Dealing with algae in your pool

Virtually every pool, outdoor or indoor, is susceptible to being overgrown with algae, mold or fungus. Spores of these organisms are floating in the air around us and whenever they come in contact with a hospitable environment like the water in your swimming pool, they bloom.

If the water in your pool is starting to look green or murky while walls and bottom of your pool are becoming slippery this means that algae is beginning to grow in your pool and you will soon be seeing green patches of it on the walls, at which point it becomes much more difficult to get rid of it.
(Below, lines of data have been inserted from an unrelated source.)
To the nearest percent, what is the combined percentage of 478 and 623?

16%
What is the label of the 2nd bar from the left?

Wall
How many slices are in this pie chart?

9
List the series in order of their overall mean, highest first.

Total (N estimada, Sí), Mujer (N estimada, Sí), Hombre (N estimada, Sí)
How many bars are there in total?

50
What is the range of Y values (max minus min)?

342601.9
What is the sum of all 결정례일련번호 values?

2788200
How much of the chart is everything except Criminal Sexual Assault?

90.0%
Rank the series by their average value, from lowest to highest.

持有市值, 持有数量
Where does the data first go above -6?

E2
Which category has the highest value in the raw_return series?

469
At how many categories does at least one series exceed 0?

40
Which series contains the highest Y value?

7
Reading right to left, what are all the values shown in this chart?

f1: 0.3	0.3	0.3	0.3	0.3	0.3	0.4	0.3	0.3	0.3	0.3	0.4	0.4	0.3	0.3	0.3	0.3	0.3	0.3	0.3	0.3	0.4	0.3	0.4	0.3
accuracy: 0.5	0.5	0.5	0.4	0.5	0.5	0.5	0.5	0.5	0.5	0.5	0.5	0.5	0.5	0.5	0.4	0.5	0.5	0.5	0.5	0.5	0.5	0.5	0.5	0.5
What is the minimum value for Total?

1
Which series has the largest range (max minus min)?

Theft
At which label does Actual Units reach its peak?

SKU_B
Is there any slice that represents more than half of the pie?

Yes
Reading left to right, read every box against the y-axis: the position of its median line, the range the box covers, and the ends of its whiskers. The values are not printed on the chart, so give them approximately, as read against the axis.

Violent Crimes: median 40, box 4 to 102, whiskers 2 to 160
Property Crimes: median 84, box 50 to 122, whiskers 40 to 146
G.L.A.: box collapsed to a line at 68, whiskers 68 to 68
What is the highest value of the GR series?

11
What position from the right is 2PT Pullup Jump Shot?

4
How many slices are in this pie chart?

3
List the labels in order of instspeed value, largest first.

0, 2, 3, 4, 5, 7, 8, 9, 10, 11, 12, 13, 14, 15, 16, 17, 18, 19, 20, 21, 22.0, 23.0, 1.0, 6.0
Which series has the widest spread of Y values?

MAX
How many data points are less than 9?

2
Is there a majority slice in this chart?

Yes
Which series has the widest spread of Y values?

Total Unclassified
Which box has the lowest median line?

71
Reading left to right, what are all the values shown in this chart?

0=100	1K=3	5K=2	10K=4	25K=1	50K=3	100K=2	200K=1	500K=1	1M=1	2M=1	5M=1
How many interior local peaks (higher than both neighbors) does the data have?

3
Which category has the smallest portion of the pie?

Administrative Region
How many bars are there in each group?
It's worth noting that adding fresh water or even replacing the water in your pool entirely does not get rid of the algae. It can survive on the walls and invade your pool once again after you refill it with water. In order to fight the algae you need to add algaecide to the pool, regular disinfecting chemicals won't do the trick if the water is already green.

Green algae is the most common microorganism that infects swimming pool. They contain chlorophyll and thrive on sunlight. In ideal conditions green algae can develop and colonize your entire pool in as little as 12 hours.


The best way to deal with algae is preventative water treatment with algaecide. When filling your pool for the first time, add 10-20 ml of algaecide for each 1000 liters of water in the pool. For pools with green water, add 20-30 ml of algaecide per 1000 liters of water. Dead algae will lose their green color and will form grey flakes that will be caught by your filter.

Brown and black algae grow in darker corners of a pool, in the shade. They typically grow on walls and give no indication of being dead or alive by changing color. Just like green algae, they are resistant to common disinfectants such as chlorine, but can be killed by algaecide. After the algaecide treatment brown and black algae still needs to be scrubbed off the walls.


Keeping algae and other microorganisms out of your outdoor pool is vitally important because when left unchecked it will quickly multiply to become a health risk and make your water unswimmable.